Montag, 11. Januar 2010

Leserbrief von Sanitas-Belegärzten im Tages-Anzeiger 11.01.2010

Folgende Gynäkologen und Kinderärzte stehen bis jetzt hinter diesem Leserbrief:
Bruno Studer, Nadja Manneh, Francis Levy, Thomas Schwank, Norbert Fetkenheuer, Brigitte Pollmächer, Erich Fritsche, Peter D. Hagmann, Dietrich Behrens, Snejina Juricek, Michael Rabner, Hans-Ueli Hafner, Bernhard A. Vogel (Zürich), Jonas Rickli, Konstantin Ioannidis, Sabine Heller-Ioannidis, Charles Etterlin

Im Zuge der geplanten Fusion der Spitäler Zimmerberg und Sanitas soll die Geburtsabteilung am Sanitas (2009 650 Geburten) geschlossen und Geburtshilfe künftig nur noch am Spital Zimmerberg (2009 450 Geburten) angeboten werden. Als Hauptargument werden Kosteneinsparungen von jährlich 1,5 Mio. Franken (jährlicher Gesamtaufwand 100-120 Mio. Franken) genannt. Gleichzeitig wird der Verlust von 300 Geburten an die Stadtzürcher Spitäler erwartet.
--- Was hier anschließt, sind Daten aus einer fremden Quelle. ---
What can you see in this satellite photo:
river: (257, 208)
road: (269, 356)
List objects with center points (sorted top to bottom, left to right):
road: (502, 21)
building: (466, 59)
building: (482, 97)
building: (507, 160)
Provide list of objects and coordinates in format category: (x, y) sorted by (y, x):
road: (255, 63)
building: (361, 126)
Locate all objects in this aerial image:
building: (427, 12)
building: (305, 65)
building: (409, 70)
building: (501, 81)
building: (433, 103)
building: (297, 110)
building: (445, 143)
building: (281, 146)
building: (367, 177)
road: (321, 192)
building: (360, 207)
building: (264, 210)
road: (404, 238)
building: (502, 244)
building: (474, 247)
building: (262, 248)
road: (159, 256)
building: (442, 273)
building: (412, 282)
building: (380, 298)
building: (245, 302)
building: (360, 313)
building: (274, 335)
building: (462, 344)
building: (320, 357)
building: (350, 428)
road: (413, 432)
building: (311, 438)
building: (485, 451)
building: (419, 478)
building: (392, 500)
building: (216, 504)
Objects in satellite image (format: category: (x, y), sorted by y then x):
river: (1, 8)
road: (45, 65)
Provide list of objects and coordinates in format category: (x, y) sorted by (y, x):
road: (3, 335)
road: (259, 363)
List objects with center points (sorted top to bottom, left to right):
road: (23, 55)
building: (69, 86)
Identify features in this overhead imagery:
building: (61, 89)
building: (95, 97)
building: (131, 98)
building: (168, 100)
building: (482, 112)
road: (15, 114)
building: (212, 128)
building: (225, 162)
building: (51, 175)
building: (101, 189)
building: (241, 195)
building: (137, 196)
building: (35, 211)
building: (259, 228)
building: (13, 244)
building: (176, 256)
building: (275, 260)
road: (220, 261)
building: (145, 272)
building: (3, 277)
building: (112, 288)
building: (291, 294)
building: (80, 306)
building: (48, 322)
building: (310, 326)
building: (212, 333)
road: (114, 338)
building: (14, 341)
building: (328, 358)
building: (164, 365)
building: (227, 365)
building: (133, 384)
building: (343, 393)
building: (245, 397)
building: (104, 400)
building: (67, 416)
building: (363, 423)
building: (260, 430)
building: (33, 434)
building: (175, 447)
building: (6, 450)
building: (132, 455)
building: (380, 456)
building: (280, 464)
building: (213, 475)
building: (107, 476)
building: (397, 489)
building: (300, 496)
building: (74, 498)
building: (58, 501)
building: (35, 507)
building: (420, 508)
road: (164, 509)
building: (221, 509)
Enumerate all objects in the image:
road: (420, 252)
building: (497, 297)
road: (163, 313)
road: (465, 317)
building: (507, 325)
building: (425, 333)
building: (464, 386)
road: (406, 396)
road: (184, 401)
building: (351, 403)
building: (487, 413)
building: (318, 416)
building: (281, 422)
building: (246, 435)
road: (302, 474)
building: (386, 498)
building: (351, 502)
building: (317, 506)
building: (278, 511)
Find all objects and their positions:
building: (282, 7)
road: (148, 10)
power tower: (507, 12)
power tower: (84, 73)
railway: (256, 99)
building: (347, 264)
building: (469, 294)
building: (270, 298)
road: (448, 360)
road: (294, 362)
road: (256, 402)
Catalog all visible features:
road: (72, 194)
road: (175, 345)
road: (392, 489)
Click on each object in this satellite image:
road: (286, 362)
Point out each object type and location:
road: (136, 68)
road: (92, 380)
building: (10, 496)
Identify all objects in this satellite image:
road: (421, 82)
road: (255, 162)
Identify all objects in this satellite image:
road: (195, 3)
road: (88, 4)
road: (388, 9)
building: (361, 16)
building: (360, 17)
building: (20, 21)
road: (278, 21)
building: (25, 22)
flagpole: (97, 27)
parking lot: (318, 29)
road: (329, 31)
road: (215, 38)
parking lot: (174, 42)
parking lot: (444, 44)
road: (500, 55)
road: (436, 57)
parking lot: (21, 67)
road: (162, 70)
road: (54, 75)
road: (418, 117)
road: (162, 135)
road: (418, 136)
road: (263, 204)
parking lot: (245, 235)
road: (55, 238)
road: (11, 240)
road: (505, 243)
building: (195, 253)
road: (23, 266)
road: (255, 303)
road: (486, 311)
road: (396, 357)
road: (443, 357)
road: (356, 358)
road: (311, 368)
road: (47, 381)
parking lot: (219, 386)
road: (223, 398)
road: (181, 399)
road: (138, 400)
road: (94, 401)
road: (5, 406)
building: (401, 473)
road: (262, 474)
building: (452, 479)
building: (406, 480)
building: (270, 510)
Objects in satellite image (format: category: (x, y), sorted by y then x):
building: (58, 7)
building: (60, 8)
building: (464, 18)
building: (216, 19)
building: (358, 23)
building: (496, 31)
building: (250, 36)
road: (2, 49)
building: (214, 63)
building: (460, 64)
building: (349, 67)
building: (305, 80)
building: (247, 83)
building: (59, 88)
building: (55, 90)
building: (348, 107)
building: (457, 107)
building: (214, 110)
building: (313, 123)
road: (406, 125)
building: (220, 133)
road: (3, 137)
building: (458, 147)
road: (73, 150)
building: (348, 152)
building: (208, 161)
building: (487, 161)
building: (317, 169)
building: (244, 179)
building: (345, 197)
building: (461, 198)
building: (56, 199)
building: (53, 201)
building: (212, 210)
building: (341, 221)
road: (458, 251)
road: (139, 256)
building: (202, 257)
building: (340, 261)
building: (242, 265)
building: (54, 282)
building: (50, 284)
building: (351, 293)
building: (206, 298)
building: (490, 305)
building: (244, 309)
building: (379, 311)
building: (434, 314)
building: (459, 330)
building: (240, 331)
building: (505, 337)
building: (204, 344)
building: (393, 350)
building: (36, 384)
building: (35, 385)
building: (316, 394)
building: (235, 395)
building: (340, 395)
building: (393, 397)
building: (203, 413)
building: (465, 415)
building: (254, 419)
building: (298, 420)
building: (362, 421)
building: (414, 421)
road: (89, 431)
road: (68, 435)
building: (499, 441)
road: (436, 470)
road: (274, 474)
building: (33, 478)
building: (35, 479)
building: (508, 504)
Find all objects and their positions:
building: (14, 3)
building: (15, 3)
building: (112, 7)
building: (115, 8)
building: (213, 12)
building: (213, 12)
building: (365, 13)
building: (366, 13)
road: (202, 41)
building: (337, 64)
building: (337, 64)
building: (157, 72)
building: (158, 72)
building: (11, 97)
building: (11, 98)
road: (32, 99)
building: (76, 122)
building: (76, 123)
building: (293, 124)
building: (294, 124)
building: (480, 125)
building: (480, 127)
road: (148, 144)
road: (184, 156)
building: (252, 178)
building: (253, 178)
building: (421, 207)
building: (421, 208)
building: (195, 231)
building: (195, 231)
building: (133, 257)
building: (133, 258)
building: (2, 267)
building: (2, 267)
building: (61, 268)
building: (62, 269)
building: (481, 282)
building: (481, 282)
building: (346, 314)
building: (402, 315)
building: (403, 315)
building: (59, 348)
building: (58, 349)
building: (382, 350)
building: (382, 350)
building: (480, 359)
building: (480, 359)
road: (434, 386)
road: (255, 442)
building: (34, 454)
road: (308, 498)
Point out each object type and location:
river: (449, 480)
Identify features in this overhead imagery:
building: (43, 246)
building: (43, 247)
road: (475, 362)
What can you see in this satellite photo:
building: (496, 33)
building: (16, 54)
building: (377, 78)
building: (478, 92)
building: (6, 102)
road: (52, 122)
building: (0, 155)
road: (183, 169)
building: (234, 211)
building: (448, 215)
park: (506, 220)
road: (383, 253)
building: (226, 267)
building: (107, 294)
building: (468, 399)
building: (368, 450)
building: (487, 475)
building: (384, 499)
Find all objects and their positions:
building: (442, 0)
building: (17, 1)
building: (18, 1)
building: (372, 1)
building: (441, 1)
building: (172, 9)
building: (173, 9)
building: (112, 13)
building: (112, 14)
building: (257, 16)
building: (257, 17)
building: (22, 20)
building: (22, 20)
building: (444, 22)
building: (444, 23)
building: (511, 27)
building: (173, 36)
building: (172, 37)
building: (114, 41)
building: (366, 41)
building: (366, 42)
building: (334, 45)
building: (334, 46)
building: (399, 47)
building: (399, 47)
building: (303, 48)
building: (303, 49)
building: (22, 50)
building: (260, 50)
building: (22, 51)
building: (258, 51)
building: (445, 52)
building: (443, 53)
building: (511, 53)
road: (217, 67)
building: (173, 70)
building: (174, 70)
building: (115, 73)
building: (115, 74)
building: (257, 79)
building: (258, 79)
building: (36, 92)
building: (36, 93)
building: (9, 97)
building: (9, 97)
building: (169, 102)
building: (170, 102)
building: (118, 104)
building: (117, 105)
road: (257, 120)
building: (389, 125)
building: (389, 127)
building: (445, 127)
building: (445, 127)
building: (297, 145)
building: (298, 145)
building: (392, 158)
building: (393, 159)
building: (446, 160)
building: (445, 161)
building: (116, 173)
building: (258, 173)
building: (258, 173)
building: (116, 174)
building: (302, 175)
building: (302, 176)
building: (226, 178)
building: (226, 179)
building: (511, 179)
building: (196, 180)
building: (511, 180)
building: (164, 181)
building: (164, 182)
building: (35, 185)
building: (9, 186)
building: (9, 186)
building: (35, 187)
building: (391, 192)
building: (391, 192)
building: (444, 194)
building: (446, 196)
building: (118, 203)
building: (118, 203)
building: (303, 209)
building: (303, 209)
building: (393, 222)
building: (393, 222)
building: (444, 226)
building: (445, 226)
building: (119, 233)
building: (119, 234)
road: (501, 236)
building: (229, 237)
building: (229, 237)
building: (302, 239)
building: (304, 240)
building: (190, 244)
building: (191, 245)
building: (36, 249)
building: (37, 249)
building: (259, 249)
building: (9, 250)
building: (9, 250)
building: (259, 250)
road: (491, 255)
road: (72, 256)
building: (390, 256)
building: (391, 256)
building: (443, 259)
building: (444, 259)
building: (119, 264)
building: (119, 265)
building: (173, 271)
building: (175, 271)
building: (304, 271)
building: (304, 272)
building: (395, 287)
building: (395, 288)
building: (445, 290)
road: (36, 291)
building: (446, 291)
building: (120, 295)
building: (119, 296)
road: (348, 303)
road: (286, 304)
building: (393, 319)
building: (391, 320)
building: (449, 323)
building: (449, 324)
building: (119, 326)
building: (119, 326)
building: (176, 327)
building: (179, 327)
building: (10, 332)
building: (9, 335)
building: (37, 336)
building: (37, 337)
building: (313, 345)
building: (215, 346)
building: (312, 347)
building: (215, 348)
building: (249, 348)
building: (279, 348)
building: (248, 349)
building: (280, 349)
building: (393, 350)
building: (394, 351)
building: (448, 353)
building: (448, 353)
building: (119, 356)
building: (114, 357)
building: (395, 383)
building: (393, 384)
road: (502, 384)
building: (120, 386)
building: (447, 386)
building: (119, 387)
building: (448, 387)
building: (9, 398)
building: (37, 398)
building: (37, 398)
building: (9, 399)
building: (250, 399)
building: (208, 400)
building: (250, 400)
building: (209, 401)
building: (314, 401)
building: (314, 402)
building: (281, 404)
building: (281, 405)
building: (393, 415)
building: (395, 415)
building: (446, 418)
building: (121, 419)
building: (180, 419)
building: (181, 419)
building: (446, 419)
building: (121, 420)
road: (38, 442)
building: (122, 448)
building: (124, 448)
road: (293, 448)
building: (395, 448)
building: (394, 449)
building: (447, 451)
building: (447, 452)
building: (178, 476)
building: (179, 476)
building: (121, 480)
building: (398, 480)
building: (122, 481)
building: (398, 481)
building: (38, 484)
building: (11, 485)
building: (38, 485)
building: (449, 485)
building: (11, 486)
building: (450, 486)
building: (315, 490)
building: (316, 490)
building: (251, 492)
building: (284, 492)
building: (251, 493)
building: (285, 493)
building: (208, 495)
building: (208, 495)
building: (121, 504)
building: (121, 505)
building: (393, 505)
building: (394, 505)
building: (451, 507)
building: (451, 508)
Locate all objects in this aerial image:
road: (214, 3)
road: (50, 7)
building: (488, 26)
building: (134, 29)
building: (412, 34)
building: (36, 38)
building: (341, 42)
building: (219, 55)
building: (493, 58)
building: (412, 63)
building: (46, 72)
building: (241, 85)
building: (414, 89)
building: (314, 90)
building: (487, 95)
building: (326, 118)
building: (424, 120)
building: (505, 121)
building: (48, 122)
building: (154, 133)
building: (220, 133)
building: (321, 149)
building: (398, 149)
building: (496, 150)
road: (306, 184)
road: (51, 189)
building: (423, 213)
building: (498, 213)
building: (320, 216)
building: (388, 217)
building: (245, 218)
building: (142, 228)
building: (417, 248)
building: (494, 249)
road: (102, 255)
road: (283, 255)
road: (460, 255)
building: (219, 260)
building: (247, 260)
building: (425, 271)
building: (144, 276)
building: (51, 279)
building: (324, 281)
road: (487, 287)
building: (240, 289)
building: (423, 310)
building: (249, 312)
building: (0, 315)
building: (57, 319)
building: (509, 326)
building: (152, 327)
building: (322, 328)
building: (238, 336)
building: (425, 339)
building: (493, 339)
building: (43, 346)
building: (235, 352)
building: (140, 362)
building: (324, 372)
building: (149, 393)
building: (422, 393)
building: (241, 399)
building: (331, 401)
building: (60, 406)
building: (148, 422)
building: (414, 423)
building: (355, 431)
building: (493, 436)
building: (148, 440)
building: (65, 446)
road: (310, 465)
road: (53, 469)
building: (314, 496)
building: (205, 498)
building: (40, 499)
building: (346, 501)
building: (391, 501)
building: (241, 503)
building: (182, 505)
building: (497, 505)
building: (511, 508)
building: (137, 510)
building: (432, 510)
Diese Entscheidung erscheint äusserst fragwürdig: Welches Spital soll die 300 Geburten übernehmen? Alle Zürcher Spitäler stossen bereits jetzt an ihre Kapazitätsgrenzen. 2009 mussten erstmals Geburten wegen Überfüllung abgewiesen und an andere Spitäler weitergewiesen werden. Das Spital Zimmerberg steht mit seinen 450 Geburten ebenfalls nahe an seiner Kapazitätsgrenze: wie will man die zusätzlichen 350 Geburten aus dem Sanitas verkraften? In Adliswil werden derzeit hunderte günstige Wohnungen erstellt: wohin sollen sich die hier zu erwartenden Schwangeren für die Geburt wenden?

Das Spital Zimmerberg kann schon heute die geburtshilfliche Grundversorgung für die Trägergemeinden nicht gewährleisten, künftiges Wachstum ist ausgeschlossen. Es sei denn, das Spital Zimmerberg erweitert seine Bettenkapazität. So würde nicht überraschen, wenn nach erfolgter Schliessung der Geburtsabteilung am Sanitas Antrag auf Bau eines neuen Bettentraktes einschliesslich Parkgarage in Horgen gestellt würde. Die Kosten wären sicher höher als die über 25 Jahre aufaddierten Einsparungen.

Das Spital Sanitas wurde in den letzten Jahren für rund 60 Mio. Franken saniert und modernisiert. Allein in die Wochenbettabteilung wurden dieses Jahr 800000 Franken investiert. Die Geburtsabteilung ist ohne weiteres imstande, jährlich 1000 Geburten zu betreuen. Wachstum ist ohne grössere Folgeinvestitionen möglich. Die Einsparung von maximal 1,5 Prozent des jährlichen Betriebsaufwandes rechtfertigt in keiner Weise die Preisgabe von 300 Geburten, den Verzicht auf Wachstum und die Einschränkung der geburtshilflichen Grundversorgung der Trägergemeinden. Da zudem mittelfristig Kostenfolgen in Millionenhöhe nicht auszuschliessen sind, darf die bestens etablierte und allen Erfordernissen genügende Geburtsabteilung des Spitals Sanitas nicht geschlossen werden, sondern muss als geburtshilfliche Klinik des fusionierten Spitals Zimmerberg/Sanitas weitergeführt werden.